L'un des deux otages, Jacques Paris, filmé dans une vidéo de la télévision d'Etat iranienne publiée le 6 octobre 2022, dans laquelle l'autre otage française explique être une "agente" de la DGSE.

L'un des deux otages, Jacques Paris, filmé dans une vidéo de la télévision d'Etat iranienne publiée le 6 octobre 2022, dans laquelle l'autre otage française explique être une "agente" de la DGSE. - Télévision d'Etat Iranienne

La télévision iranienne a diffusé ce jeudi ce qu'elle présente comme des "aveux" d'espionnage de deux Français arrêtés en mai en Iran.

La diffusion par l'Iran des "aveux" d'espionnage de deux Français arrêtés en mai dans le pays est "une mise en scène indigne, révoltante, inacceptable et contraire au droit international", a réagi jeudi le ministère français des Affaires étrangères.

"Cette mascarade révèle le mépris de la dignité humaine qui caractérise les autorités iraniennes", ajoute le Quai d'Orsay dans une déclaration, réclamant la "libération immédiate" des deux Français, Cécile Kohler et Jacques Paris.

Le site de la chaîne arabophone al-Alam de la télévision officielle iranienne a diffusé jeudi ce qu'elle présente comme des "aveux" d'espionnage de deux français arrêtés en mai en Iran.

Dans un montage vidéo, une femme s'exprimant en français affirme s'appeler Cécile Kohler et être agent de renseignement opérationnel à la DGSE, le service de renseignement extérieur français.

Arrêtés en mai

L'Iran avait annoncé le 11 mai l'arrestation de deux Européens "entrés dans le pays dans le but de déclencher le chaos et déstabiliser la société". Les autorités françaises avaient dénoncé de leur côté une arrestation "sans fondement" et demandé leur "libération immédiate".

Téhéran avait ensuite accusé début juillet d'"atteinte à la sûreté" du pays deux "syndicalistes français" arrêtés en mai.

Une source syndicale française les avait identifiés comme Cécile Kohler, une responsable du syndicat d'enseignants Fnec FP-FO, et son conjoint Jacques Paris. Elle précisait qu'ils faisaient du tourisme en Iran pendant les vacances de Pâques au moment de leur arrestation.

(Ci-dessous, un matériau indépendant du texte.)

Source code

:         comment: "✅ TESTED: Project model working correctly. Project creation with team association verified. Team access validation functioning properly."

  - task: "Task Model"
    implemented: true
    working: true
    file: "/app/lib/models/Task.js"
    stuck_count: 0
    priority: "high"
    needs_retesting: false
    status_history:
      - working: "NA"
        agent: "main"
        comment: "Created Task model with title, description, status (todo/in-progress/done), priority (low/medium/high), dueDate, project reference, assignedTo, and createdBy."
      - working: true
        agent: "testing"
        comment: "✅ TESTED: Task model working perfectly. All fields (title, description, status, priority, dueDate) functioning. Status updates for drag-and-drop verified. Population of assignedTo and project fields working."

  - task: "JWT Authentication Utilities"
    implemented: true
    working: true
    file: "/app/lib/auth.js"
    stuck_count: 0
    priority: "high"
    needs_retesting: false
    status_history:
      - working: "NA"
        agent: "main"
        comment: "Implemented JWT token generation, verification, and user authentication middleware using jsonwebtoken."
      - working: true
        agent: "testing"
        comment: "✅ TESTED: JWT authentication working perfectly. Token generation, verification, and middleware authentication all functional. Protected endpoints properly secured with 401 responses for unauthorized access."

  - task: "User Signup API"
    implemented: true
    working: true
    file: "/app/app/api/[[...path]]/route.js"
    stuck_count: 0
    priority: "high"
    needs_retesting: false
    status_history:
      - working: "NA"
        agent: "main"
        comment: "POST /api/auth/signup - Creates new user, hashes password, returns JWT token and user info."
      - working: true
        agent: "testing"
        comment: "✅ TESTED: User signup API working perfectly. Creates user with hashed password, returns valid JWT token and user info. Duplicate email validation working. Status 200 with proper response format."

Dans l'enregistrement diffusé jeudi, la femme affirme qu'elle et son conjoint étaient en Iran "pour préparer les conditions de la révolution et du renversement du régime iranien islamiste".

Ils devaient, toujours d'après ses déclarations, financer des grèves et des manifestations et même utiliser des armes "pour se battre contre la police". Selon l'homme montré dans la vidéo, qui s'exprime aussi en français, les objectifs de la DGSE "étaient de faire pression sur le gouvernement" iranien.